Tarefas a realizar -
#1 De acordo com a notícia sobre a condenação de Bolsonaro, qual é a duração da pena que ele vai cumprir?
#2 Extraia da notícia sobre a condenação de Bolsonaro o trecho que começa com as palavras "O Supremo Tribunal" e termina com "formalização do despacho.".

Trecho da página -
+ + + +

Bolsonaro vai cumprir pena de 27 anos e 3 meses após decisão definitiva do STF

Bolsonaro vai cumprir pena de 27 anos e 3 meses após decisão definitiva do STF
Ricardo Fernandes AlmeidaPor Ricardo Fernandes Almeida 25 de novembro de 2025 9

O Supremo Tribunal Federal confirmou nesta terça-feira (25) o trânsito em julgado da ação penal que condenou o ex-presidente Jair Bolsonaro por tentativa de golpe de Estado e ataques ao Estado Democrático de Direito. Com o fim dos recursos, a Corte determinou que a pena de 27 anos e 3 meses será cumprida, tornando a prisão definitiva um passo imediato.

A decisão encerra um dos processos mais significativos da história do Judiciário brasileiro. O relator Alexandre de Moraes agora está habilitado a emitir a ordem de execução da pena, que pode ocorrer a qualquer momento, dependendo apenas da formalização do despacho.

+ + + +

Registros salvos
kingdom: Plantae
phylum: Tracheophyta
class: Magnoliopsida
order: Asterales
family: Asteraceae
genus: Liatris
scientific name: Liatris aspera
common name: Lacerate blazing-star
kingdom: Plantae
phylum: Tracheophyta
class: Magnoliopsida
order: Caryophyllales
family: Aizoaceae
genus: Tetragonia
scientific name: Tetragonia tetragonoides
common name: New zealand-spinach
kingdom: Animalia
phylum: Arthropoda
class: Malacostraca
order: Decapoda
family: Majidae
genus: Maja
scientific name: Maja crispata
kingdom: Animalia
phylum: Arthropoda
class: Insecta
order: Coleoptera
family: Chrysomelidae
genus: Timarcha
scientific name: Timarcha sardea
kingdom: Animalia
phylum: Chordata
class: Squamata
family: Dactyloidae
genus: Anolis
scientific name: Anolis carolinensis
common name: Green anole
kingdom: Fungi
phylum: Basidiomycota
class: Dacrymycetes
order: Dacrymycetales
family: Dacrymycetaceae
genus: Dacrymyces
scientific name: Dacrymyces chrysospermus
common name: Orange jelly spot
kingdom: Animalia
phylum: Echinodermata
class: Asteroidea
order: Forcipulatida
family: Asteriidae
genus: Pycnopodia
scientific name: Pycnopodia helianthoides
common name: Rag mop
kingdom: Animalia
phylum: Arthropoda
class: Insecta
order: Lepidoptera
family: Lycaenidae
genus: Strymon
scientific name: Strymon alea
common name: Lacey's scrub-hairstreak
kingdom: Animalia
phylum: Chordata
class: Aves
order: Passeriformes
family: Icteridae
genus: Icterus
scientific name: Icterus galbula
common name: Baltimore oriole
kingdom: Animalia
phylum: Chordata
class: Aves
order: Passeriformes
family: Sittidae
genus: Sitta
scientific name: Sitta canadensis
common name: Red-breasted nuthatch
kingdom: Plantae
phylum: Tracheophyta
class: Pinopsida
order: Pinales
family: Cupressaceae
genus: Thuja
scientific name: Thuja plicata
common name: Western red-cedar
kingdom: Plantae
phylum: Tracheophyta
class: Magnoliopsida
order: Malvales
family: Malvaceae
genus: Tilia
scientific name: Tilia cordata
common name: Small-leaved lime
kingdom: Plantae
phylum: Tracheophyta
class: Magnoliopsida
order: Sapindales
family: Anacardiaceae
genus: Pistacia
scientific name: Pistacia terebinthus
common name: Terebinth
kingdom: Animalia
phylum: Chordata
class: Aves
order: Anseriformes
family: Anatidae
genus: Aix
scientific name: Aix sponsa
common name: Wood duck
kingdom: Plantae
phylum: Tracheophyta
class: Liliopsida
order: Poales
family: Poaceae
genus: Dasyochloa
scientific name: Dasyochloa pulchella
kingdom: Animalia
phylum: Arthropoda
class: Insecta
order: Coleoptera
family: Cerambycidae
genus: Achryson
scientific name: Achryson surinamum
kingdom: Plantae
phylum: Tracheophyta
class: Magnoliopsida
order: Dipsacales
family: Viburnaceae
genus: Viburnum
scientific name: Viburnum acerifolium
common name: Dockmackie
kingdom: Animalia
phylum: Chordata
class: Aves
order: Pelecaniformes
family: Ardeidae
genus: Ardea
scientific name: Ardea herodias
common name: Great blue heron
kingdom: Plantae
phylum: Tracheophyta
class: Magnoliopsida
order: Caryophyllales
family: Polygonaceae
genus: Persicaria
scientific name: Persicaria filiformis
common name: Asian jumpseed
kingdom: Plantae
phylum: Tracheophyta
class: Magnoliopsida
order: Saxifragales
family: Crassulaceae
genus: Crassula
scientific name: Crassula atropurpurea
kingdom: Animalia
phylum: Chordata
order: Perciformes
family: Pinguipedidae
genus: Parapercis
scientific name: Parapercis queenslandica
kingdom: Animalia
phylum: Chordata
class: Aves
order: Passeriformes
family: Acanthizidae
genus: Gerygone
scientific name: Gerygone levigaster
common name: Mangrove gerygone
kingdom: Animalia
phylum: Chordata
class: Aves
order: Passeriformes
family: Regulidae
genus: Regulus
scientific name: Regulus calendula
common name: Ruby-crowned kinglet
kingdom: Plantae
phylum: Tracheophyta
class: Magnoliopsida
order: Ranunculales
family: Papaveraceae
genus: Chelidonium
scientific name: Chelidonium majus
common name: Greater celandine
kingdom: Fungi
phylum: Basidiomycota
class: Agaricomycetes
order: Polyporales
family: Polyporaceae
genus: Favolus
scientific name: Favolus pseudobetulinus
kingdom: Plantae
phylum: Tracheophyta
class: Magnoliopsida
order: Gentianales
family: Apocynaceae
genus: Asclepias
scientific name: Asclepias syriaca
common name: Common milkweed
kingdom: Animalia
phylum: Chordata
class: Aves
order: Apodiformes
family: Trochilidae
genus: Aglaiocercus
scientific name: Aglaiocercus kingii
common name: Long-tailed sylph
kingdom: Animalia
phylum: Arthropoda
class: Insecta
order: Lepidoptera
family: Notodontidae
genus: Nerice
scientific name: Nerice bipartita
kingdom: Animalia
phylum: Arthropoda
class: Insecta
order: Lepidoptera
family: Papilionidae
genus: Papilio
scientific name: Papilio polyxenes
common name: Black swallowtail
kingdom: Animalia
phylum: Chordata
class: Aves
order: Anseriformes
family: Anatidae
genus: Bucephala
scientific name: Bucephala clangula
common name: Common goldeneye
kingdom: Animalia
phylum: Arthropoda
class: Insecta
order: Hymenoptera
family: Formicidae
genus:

+ + + +

Respostas por item -
#1 27 anos e 3 meses.

#2
O Supremo Tribunal Federal confirmou nesta terça-feira (25) o trânsito em julgado da ação penal que condenou o ex-presidente Jair Bolsonaro por tentativa de golpe de Estado e ataques ao Estado Democrático de Direito. Com o fim dos recursos, a Corte determinou que a pena de 27 anos e 3 meses será cumprida, tornando a prisão definitiva um passo imediato.

A decisão encerra um dos processos mais significativos da história do Judiciário brasileiro. O relator Alexandre de Moraes agora está habilitado a emitir a ordem de execução da pena, que pode ocorrer a qualquer momento, dependendo apenas da formalização do despacho.